# six weeks after,nearly.



## hotrats (Jul 14, 2016)

As the title say`s,available for imediate delivery,after six weeks i picked up my van yesterday,drove down to windermear from argyll and back up with the van,now to sit and go through the eight inch thick manuals and go play.


----------



## oldish hippy (Jul 14, 2016)

wellwhat van did you get  just get out and enjoy it take manual with you learn basics and save rest for rainy day basic gas on gas off cooker lights .fridge on ,fridge off , radio on radio off sleeping bag done


----------



## hotrats (Jul 14, 2016)

*vantana k55*



oldish hippy said:


> wellwhat van did you get  just get out and enjoy it take manual with you learn basics and save rest for rainy day basic gas on gas off cooker lights .fridge on ,fridge off , radio on radio off sleeping bag done



a vantana k55,yes thats what i am doing,a wee local practice this week end then islay for a couple or more weeks fishing and sampling.


----------



## Chris356 (Jul 14, 2016)

Take it you got it from hartleys


----------



## Tidster (Jul 14, 2016)

Data shown »
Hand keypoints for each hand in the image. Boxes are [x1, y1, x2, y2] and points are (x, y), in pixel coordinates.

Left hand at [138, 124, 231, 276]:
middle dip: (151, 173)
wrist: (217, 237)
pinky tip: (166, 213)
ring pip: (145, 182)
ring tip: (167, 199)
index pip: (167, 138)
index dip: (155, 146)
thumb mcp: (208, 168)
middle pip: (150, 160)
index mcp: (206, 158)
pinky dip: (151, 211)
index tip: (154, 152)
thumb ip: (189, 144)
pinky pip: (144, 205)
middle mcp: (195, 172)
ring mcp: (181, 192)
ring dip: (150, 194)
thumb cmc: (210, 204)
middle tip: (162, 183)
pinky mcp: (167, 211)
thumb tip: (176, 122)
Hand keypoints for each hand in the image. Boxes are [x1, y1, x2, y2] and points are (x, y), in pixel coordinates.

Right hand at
* * *
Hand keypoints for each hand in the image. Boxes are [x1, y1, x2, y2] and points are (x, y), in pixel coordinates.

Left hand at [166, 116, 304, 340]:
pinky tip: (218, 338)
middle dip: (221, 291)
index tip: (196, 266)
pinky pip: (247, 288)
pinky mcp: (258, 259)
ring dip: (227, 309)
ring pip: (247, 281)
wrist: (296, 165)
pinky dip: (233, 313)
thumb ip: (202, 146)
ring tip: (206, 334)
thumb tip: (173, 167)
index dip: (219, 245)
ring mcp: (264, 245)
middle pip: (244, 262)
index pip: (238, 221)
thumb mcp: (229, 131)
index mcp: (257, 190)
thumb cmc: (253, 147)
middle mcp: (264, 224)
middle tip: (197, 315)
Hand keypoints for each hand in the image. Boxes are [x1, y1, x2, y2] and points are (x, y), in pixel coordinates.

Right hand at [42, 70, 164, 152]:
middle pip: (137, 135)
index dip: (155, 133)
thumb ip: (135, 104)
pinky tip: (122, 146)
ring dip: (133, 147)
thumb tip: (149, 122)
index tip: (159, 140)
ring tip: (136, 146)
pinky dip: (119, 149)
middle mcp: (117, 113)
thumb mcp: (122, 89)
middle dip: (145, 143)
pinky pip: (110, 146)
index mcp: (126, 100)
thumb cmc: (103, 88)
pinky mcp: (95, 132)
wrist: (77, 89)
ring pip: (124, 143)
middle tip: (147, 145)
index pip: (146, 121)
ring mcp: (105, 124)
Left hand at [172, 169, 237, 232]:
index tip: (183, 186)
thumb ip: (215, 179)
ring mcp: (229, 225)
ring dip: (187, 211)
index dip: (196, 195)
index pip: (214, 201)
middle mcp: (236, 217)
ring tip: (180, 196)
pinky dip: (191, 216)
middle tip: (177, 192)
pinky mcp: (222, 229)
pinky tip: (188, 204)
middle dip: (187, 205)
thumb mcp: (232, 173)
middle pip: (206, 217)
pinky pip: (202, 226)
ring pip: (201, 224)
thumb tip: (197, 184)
---
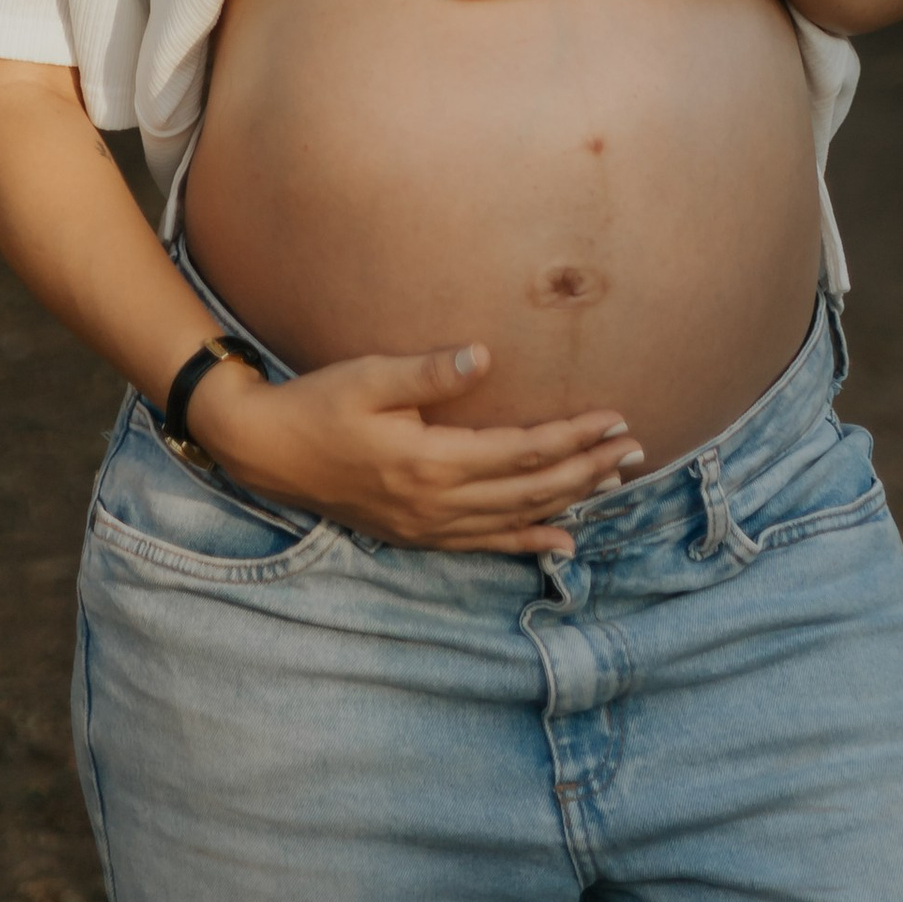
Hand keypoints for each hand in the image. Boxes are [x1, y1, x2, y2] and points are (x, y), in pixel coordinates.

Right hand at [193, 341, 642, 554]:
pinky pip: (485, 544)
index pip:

Using the information »
a. According to the van thread, which van did hotrats get?
b. Reproduce the van thread starting with "# six weeks" and going on through "and go play.".
The records have no connection to the van thread.

Answers »
a. A Vantana K55.

b.
# six weeks after,nearly.



## hotrats (Jul 14, 2016)

As the title say`s,available for imediate delivery,after six weeks i picked up my van yesterday,drove down to windermear from argyll and back up with the van,now to sit and go through the eight inch thick manuals and go play.